Fairytale view of the All-Union Exhibition of Agriculture (now All-Russian Exhibition Center) in Prospect Mira. Ceremonial Square of Collective Farms and the “Stone Flower” Founrtain (architect Konstantin Topuridze, sculptor Prokopiy Dobrinin, 1954) and Pavilion of the Ukrainian SSR (architects Alexei Tatsii, 1939)

One can define two periods of Stalinist architecture: before WWII, when it was an eclectic mixture of classicism and baroque, enriched with Russian national traditions and an equally eclectic empirical style after the War. World War II of 1941-1945 being a cultural phenomenon contributed a lot into to Soviet music, literature, art and architecture. It is amazing that regardless of all the hardships endured, construction never stopped in Moscow, it just slowed down. Already in 1943, the Council for the Reconstruction of Destroyed Cities was established. Soviet architects created a Napoleonic anthem to victory. The shapes of the buildings became more elaborate, balconies and cornices heavier, arches bigger. More weapons, including contemporary armaments and ancient helmets and spikes, as well as banners, drums, horns were used to show the glory of the army, which ensured the victory.

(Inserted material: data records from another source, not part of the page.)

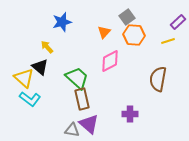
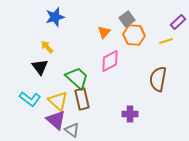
gray square: moved 2 px down
blue star: moved 7 px left, 5 px up
yellow line: moved 2 px left
black triangle: rotated 12 degrees clockwise
yellow triangle: moved 34 px right, 23 px down
purple triangle: moved 33 px left, 4 px up
gray triangle: rotated 28 degrees clockwise
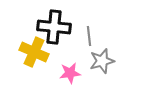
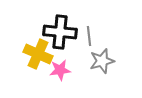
black cross: moved 6 px right, 5 px down
yellow cross: moved 4 px right, 2 px down
pink star: moved 10 px left, 3 px up
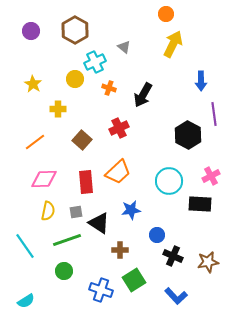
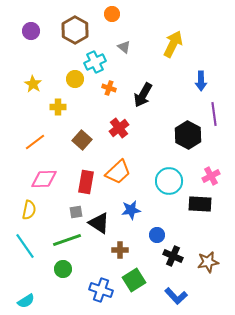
orange circle: moved 54 px left
yellow cross: moved 2 px up
red cross: rotated 12 degrees counterclockwise
red rectangle: rotated 15 degrees clockwise
yellow semicircle: moved 19 px left, 1 px up
green circle: moved 1 px left, 2 px up
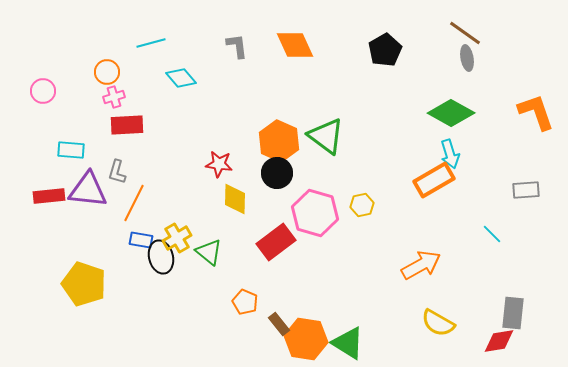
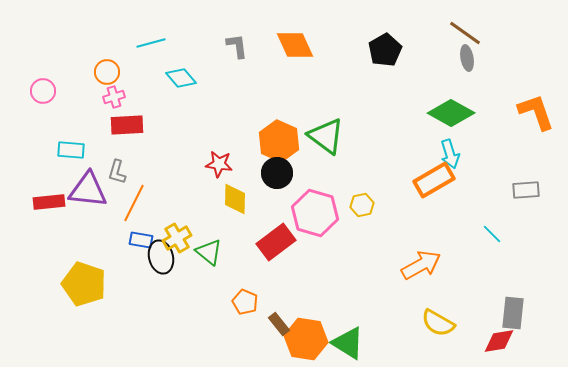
red rectangle at (49, 196): moved 6 px down
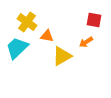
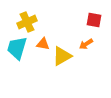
yellow cross: rotated 30 degrees clockwise
orange triangle: moved 4 px left, 8 px down
orange arrow: moved 2 px down
cyan trapezoid: rotated 30 degrees counterclockwise
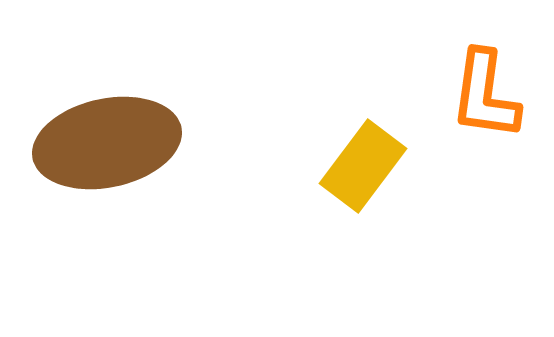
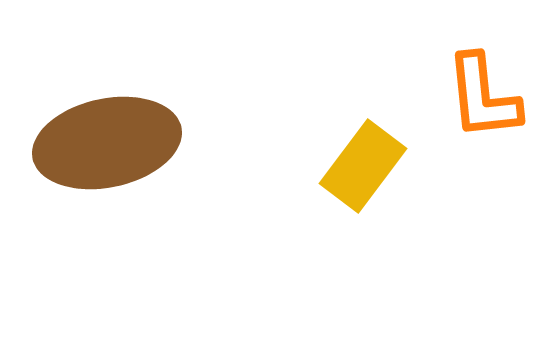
orange L-shape: moved 2 px left, 2 px down; rotated 14 degrees counterclockwise
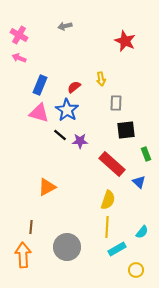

The seven towers or high-rise palaces, which appeared on the Moscow landscape between 1947 and 1953, presented the peak and the farewell of the Stalinist era. They have become definitive landmarks, reminiscent of both Kremlin towers and Russian temples at the same time. Towering into the skies they were palaces where the Soviet elite worked, studied and lived: two apartment buildings, two hotels, two office buildings and the Moscow State University. Designed by seven groups of architects they followed the same style but have their unique characteristics, elaborately decorated with sculptures, ceramics, mosaics and natural stone.

Being very controversial, Stalinist architecture is not easy to understand: some people consider it very heavy and imposing, others could see the work of very talented architects. Best to view it in full light as it was created for a dream, some kind of a fairy tale, where the sky is always blue and the sun is bright.